The Compiler Before The Horse: Design Space Exploration at Fractile
As the demands of large-scale DNN model deployments grow, innovation increasingly depends on tight coupling between hardware and software from the very beginning. Fractile, a UK startup building rack-scale accelerators for high-performance AI inference, adopted a strategy of developing functional compilers before the underlying architecture was fully fixed. This approach has contributed to our rapid design-space exploration, early validation of hardware ideas, and a fast feedback loop across teams.
This talk describes how early functional simulation, Python-based prototype compilers, and cross-disciplinary collaboration aided the team to evaluate architectural concepts long before the arrival of silicon. It also covers how priorities shift as the architecture matures: moving from flexible exploratory tooling toward robust, scalable compiler infrastructure; refining IRs to capture nuances of the memory hierarchy and other concerns; and balancing “don’t be weird” software principles with the need to support novel and product-defining hardware capabilities, such as in-memory compute.

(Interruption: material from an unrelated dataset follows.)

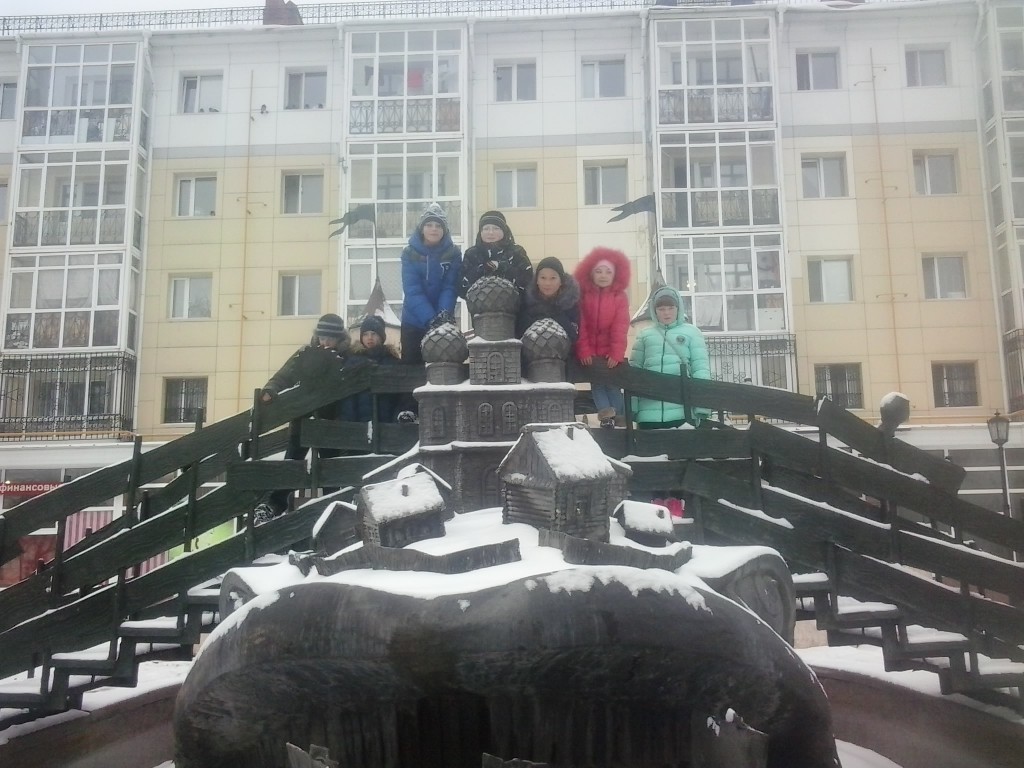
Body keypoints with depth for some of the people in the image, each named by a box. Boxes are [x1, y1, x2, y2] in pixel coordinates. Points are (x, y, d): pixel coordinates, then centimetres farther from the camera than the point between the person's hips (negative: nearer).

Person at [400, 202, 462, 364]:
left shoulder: (453, 253, -3)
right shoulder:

Attendees will hear how Fractile’s hardware-software co-design process reduced iteration time, clarified trade-offs and bottlenecks, and helped drive key architectural decisions - along with a look at some of the compiler challenges and opportunities we have explored and face.
Uladzislau graduated from Belarusian State University of Informatics and Radioelectronics in 2019. As a Senior Software Engineer at Huawei Kopernik RC, he leverages over five years of experience in game development and systems engineering. He now drives low-level optimizations for Ascend NPUs and advances heterogeneous computing, focusing on maximizing the efficiency of AI hardware infrastructure.
Hardware-Affine Compiler Ecosystem Optimization for Ascend
This talk presents SGLang as a high-level inference framework and its systematic optimizations for NPU-based deployment, including key capabilities such as KV cache management, expert parallelism, PD disaggregation, and quantization, as well as cross-platform optimizations like DP-Attention and speculative decoding. As high-performance inference increasingly relies on fused operators, differences in operator implementations and interfaces across hardware architectures have become a major challenge for unified cross-platform optimization. To address this issue, we explore and adopt a torch.compile–based approach, leveraging the inductor backend to achieve efficient NPU-oriented code generation while preserving a unified operator-level model representation. The talk further introduces our concrete work within the Triton/Inductor ecosystem, including fused operator design for CV and matrix computations, the integration of the CATLASS template library with automatic tuning, support for graph mode and sparse DMA, and enabling triton-distributed through aclshmem.